Masjid Ayodhya menjadi simbol perjuangan umat Islam India yang berusaha mempertahankannya saat diserang kelompok Hindu pada 1992. Lebih dari 2.000 orang meninggal saat itu, kebanyakan umat Islam. Masjid megah tersebut akhirnya dirobohkan.

Umat Hindu beranggapan, lahan tempat berdirinya masjid dulunya merupakan kuil suci. Ayodhya dianggap umat Hindu sebagai tempat lahirnya dewa Rama.

Menjelang pengumuman Mahkamah Agung pada Sabtu, Kota Ayodhya sempat mencekam. Warga mengira akan terjadi bentrokan sebagaimana pada 1992. Banyak warga yang memborong makanan karena mengira akan pecah kerusuhan dalam waktu lama terkait protes yang dilakukan umat Islam untuk mempertahankan lahan tersebut.

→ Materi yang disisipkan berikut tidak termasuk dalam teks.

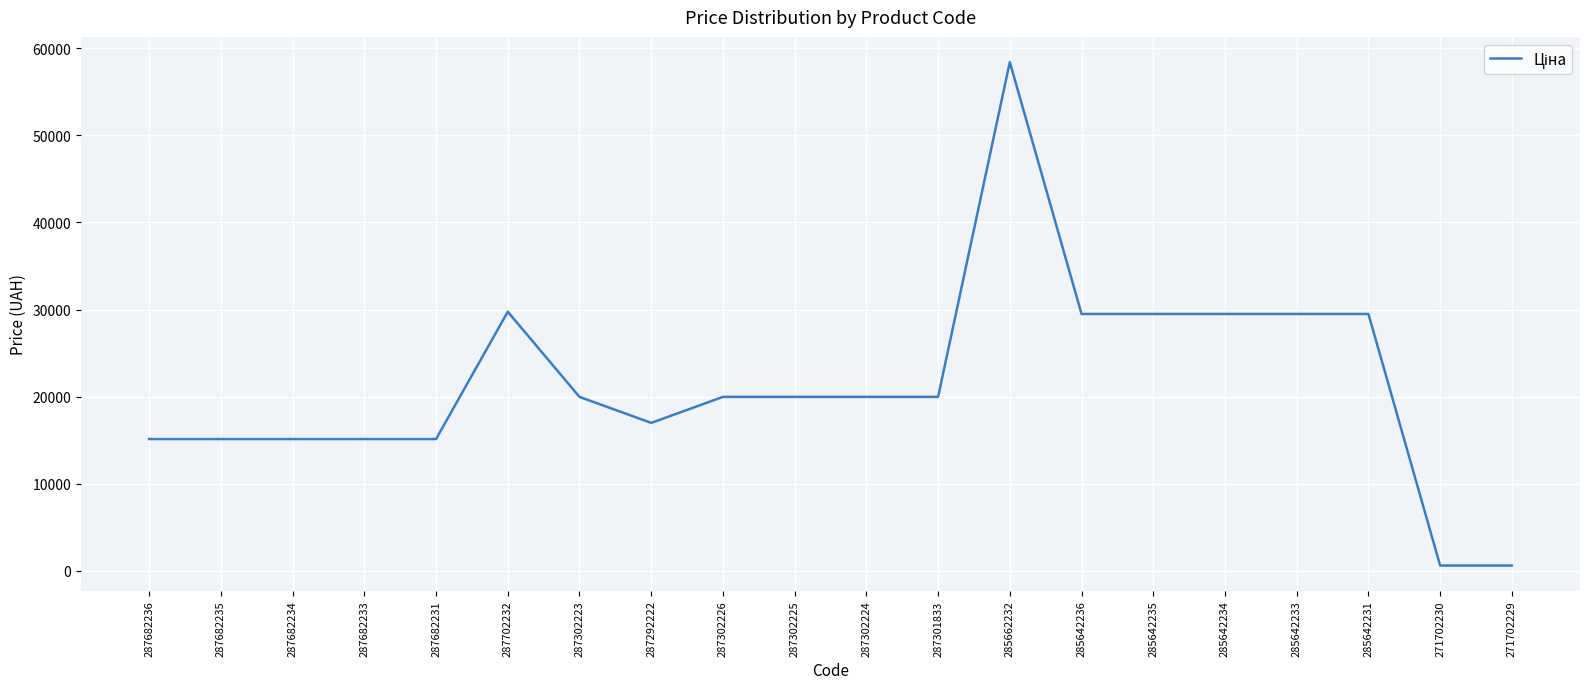

Which category has the highest value across all series?

285662232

Harga sayuran dan bahan pokok sempat meroket ketika pasukan keamanan mengambil alih kota berpenduduk 540.000 jiwa itu menjelang putusan. Namun kerusuhan yang dikhawatirkan tak terjadi.

“Ketika berita ini disampaikan pada Jumat malam bahwa Mahkamah Agung akan mengeluarkan putusan, tidak ada yang tahu apa yang akan terjadi. Semua orang bersiap jika ada kekerasan," kata Janaka Lal Gupta, seorang pria Hindu berusia 60 tahun yang bekerja sebagai penjual patung, dikutip dari AFP, Minggu (10/11/2019).

“Ini akhirnya selesai. Sekarang tidak akan ada lagi penjagaan keamanan atau malam-malam tanpa tidur," kata Gupta, menambahkan.

Setelah putusan ini umat Hindu bersuka ria. Rumah-rumah dan toko-toko dihiasi dengan lilin dan lampu minyak yang biasanya digunakan untuk festival Diwali.

"Saya tidak pernah berpikir akan melihat hari ini," kata Ram Pyari, seorang pria 80 tahun pemilik toko kosmetik.

"Saya ingat jam malam, kekerasan dan pertempuran selama bertahun-tahun di Ayodhya. Semoga masa depan akan berbeda," ujarnya, lagi.

Sementara itu komunitas muslim India sangat kecewa dengan putusan Mahkamah Agung. Namun mereka pasrah seraya mendesak pemerintah untuk mencari tempat pengganti untuk dibangun masjid baru.

“Semua penduduk Ayodhya cemas tentang putusan itu," kata Mohammad Saleem, seorang pedagang berusia 48 tahun.

Umat Islam di India semakin terpojok sejak negara itu dipimpin Perdana Menteri nasionalis Hindu Narendra Modi.

Modi mencoba mendamaikan suasana dengan mengatakan apa pun putusannya, bukan masalah kemenangan atau kerugian bagi pihak mana pun.

Ayodhya merupakan salah satu tempat ziarah paling suci bagi umat Hindu. Tak heran jika perekonomian di sana bergantung pada wisata religi.